EXERCISE DESCRIPTION - Write out exactly the lines below that run from the one containing "liveness: double (nullable = true)" through the one containing "sum_artist_popularity: long (nullable = true)", both included, with no other lines.

MATERIAL SUPPLIED -
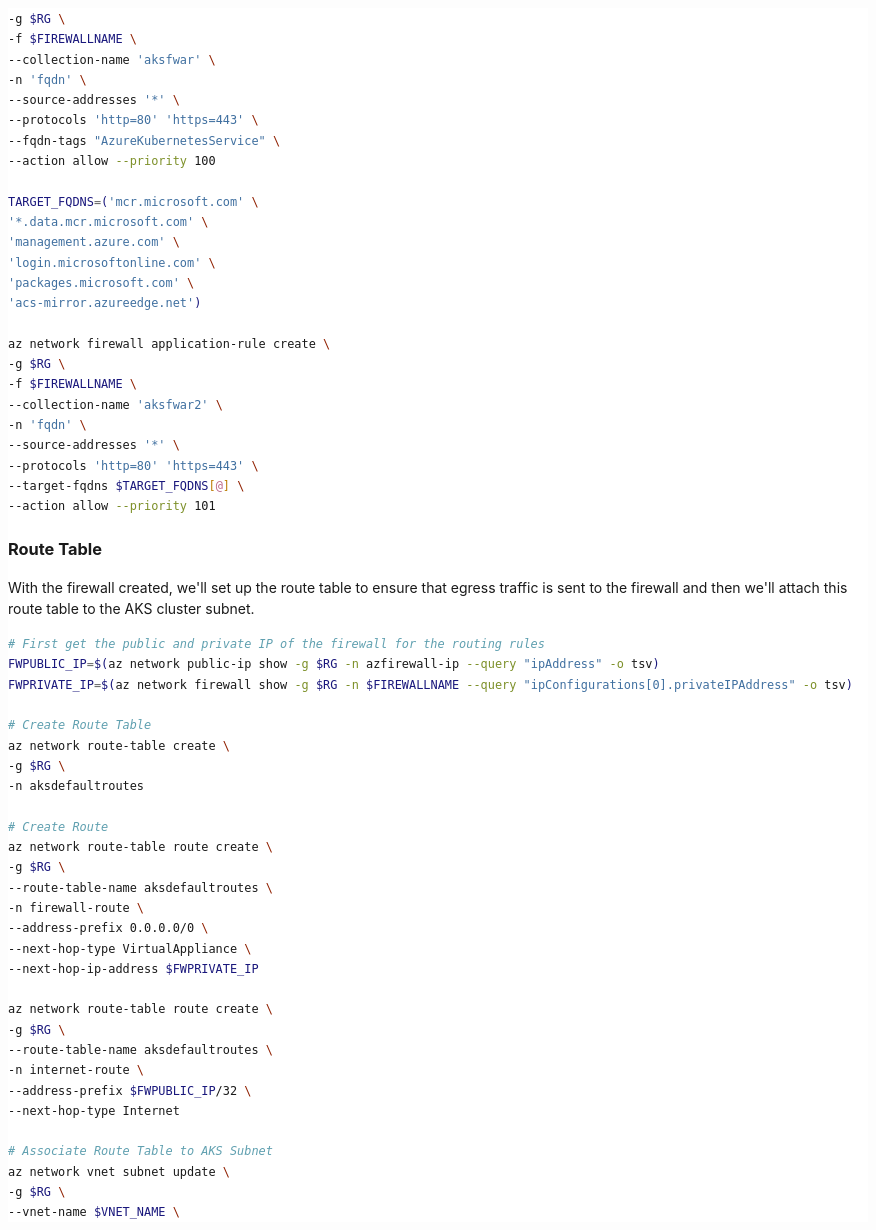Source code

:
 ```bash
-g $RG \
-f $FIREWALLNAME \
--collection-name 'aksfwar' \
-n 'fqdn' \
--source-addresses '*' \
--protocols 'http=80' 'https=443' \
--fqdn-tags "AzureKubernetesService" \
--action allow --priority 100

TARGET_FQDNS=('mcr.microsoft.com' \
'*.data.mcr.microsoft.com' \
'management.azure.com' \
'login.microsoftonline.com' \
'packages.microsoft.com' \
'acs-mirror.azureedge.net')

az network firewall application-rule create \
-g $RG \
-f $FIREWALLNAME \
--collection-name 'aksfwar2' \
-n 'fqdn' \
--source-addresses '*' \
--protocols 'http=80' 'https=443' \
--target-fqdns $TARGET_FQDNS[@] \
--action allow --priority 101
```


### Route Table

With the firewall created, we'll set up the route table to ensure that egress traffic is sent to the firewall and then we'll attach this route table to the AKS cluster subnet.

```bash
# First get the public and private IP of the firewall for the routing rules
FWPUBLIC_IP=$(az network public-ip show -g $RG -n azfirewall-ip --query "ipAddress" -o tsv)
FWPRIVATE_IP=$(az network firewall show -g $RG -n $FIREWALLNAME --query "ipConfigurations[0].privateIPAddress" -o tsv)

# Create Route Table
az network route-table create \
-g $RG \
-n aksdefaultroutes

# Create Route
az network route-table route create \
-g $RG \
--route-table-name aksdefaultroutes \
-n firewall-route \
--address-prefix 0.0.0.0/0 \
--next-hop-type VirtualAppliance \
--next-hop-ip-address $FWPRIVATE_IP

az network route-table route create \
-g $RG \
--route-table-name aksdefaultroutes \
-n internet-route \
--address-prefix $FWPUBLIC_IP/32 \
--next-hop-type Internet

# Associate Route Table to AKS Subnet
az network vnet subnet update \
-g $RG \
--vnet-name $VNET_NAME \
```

==

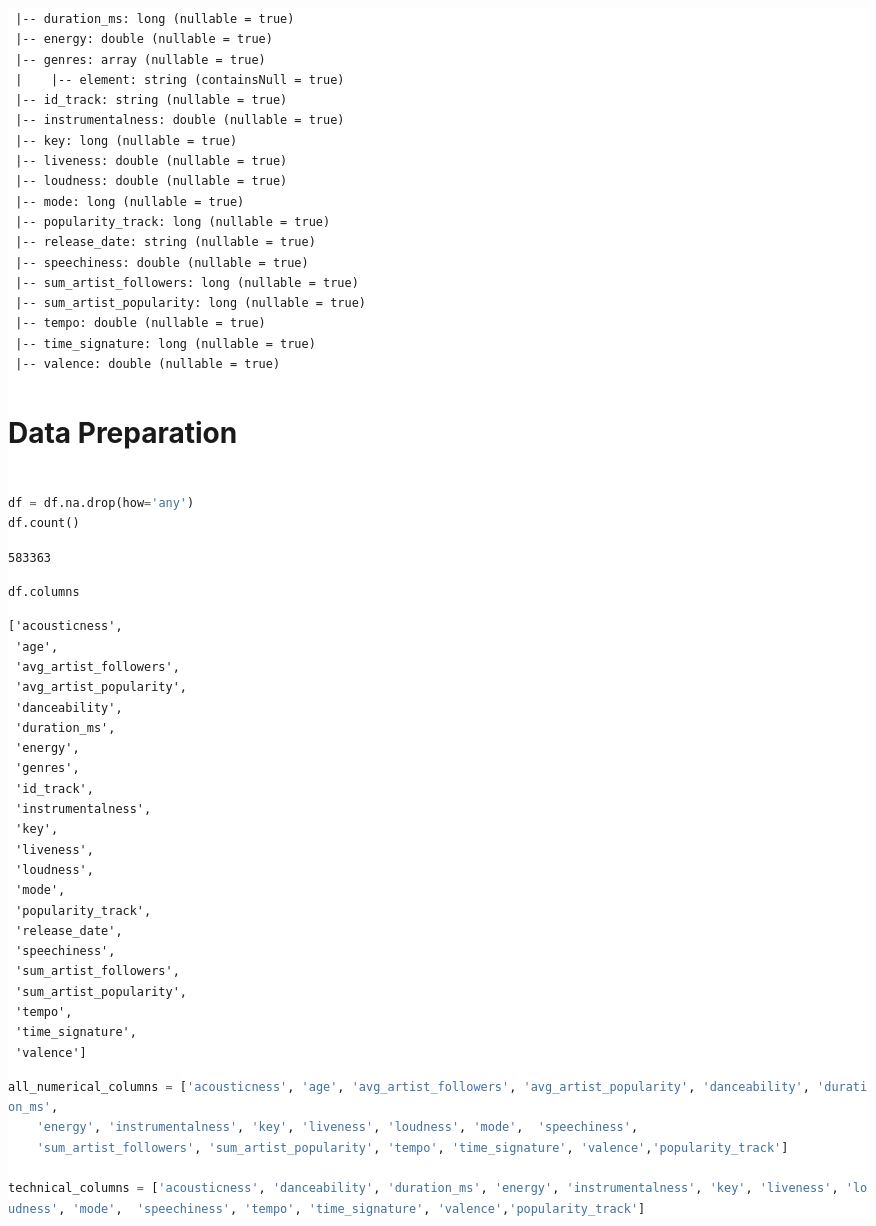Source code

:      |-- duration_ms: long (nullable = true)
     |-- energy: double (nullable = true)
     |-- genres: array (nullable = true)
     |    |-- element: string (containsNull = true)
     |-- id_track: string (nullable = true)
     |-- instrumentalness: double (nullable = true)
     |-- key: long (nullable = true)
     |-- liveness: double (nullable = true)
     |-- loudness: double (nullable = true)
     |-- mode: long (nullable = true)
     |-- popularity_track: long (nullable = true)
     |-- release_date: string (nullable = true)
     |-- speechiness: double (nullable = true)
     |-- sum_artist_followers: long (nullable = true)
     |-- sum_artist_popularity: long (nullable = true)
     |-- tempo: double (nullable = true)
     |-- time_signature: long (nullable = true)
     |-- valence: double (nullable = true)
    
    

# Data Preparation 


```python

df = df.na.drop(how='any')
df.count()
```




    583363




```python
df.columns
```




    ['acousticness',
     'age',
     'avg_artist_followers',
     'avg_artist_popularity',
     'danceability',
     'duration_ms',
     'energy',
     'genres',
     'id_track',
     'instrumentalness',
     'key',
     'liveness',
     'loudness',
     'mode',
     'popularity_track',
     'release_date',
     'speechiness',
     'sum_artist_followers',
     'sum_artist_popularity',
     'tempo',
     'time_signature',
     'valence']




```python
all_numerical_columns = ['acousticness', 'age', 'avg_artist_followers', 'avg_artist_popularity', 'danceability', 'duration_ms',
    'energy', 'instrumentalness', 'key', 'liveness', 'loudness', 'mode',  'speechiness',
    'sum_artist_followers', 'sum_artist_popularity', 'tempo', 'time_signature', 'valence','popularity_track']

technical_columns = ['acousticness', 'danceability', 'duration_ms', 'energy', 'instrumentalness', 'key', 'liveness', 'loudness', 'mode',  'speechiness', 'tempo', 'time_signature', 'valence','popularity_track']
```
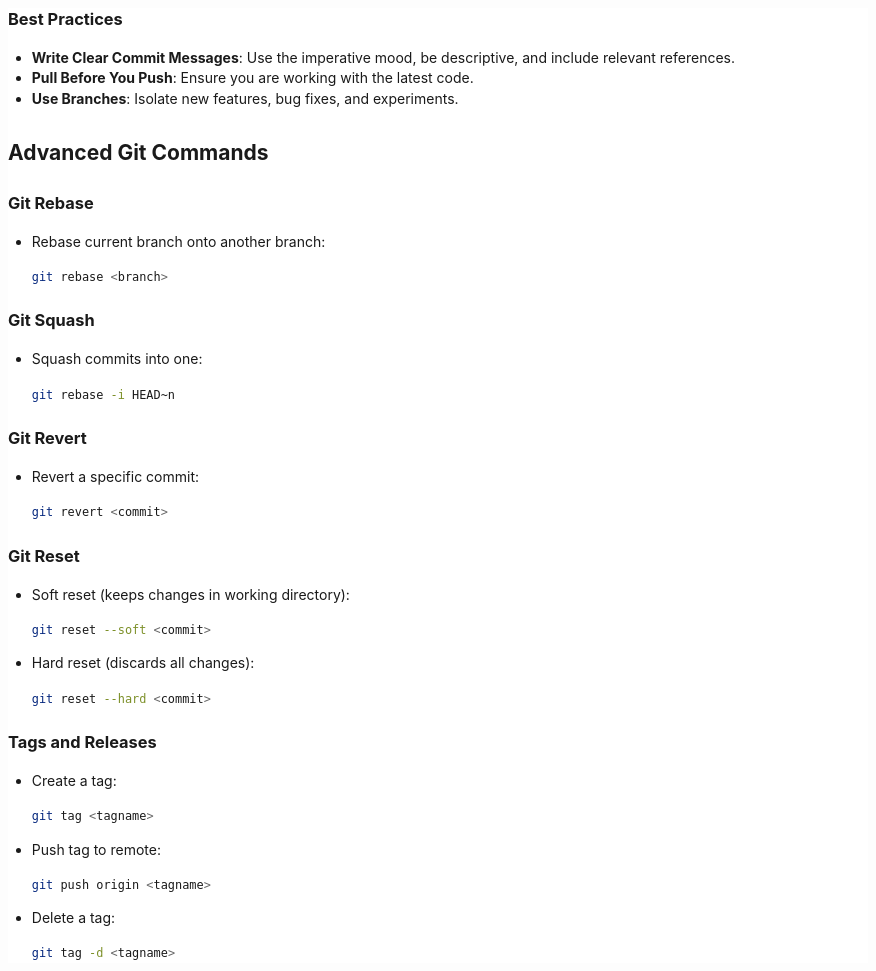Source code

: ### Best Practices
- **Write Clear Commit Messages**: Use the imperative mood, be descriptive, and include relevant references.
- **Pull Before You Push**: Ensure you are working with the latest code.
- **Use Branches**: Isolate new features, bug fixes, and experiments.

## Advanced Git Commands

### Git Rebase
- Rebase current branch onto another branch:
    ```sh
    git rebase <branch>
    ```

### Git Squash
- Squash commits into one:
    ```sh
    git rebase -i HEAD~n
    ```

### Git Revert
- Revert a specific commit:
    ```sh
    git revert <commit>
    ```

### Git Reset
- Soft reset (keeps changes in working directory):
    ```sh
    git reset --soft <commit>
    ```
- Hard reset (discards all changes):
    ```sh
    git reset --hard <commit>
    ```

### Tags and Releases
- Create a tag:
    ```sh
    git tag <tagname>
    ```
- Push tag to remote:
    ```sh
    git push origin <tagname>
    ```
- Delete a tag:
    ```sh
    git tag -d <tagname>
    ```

---

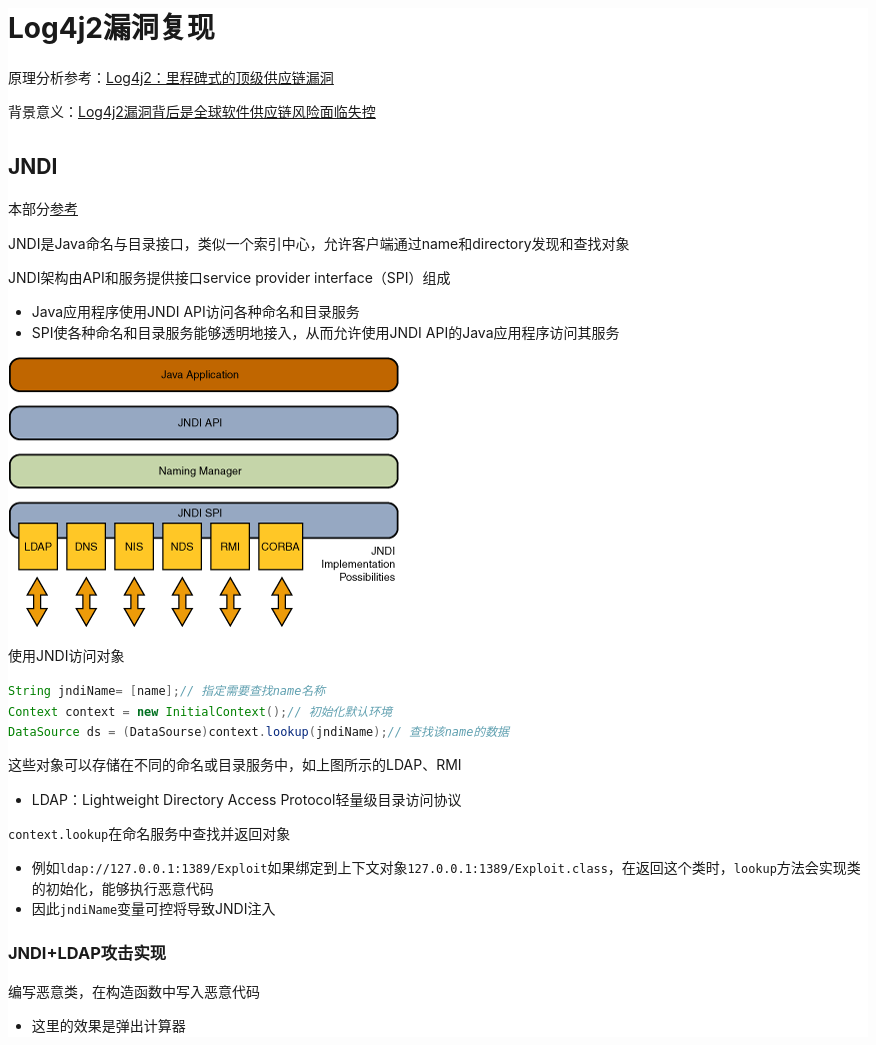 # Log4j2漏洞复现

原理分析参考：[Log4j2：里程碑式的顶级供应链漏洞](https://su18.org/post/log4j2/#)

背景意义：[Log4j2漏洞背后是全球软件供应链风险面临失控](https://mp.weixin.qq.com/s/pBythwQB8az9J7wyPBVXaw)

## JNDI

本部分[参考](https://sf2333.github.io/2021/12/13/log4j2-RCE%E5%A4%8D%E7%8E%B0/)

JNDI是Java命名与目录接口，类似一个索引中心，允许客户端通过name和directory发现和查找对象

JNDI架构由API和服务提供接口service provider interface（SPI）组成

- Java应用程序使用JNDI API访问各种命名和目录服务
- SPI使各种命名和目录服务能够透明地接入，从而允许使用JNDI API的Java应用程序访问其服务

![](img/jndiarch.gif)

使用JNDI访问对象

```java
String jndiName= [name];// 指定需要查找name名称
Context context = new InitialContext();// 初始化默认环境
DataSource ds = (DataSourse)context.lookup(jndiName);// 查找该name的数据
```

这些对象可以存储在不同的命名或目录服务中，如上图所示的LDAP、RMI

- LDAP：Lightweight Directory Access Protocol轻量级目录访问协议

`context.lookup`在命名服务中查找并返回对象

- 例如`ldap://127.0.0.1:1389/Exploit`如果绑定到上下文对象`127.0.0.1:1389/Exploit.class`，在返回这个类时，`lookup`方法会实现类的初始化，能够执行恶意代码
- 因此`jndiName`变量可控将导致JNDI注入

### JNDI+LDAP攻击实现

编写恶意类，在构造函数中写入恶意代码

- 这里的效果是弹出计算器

TASK SOLUTION -
     |-- liveness: double (nullable = true)
     |-- loudness: double (nullable = true)
     |-- mode: long (nullable = true)
     |-- popularity_track: long (nullable = true)
     |-- release_date: string (nullable = true)
     |-- speechiness: double (nullable = true)
     |-- sum_artist_followers: long (nullable = true)
     |-- sum_artist_popularity: long (nullable = true)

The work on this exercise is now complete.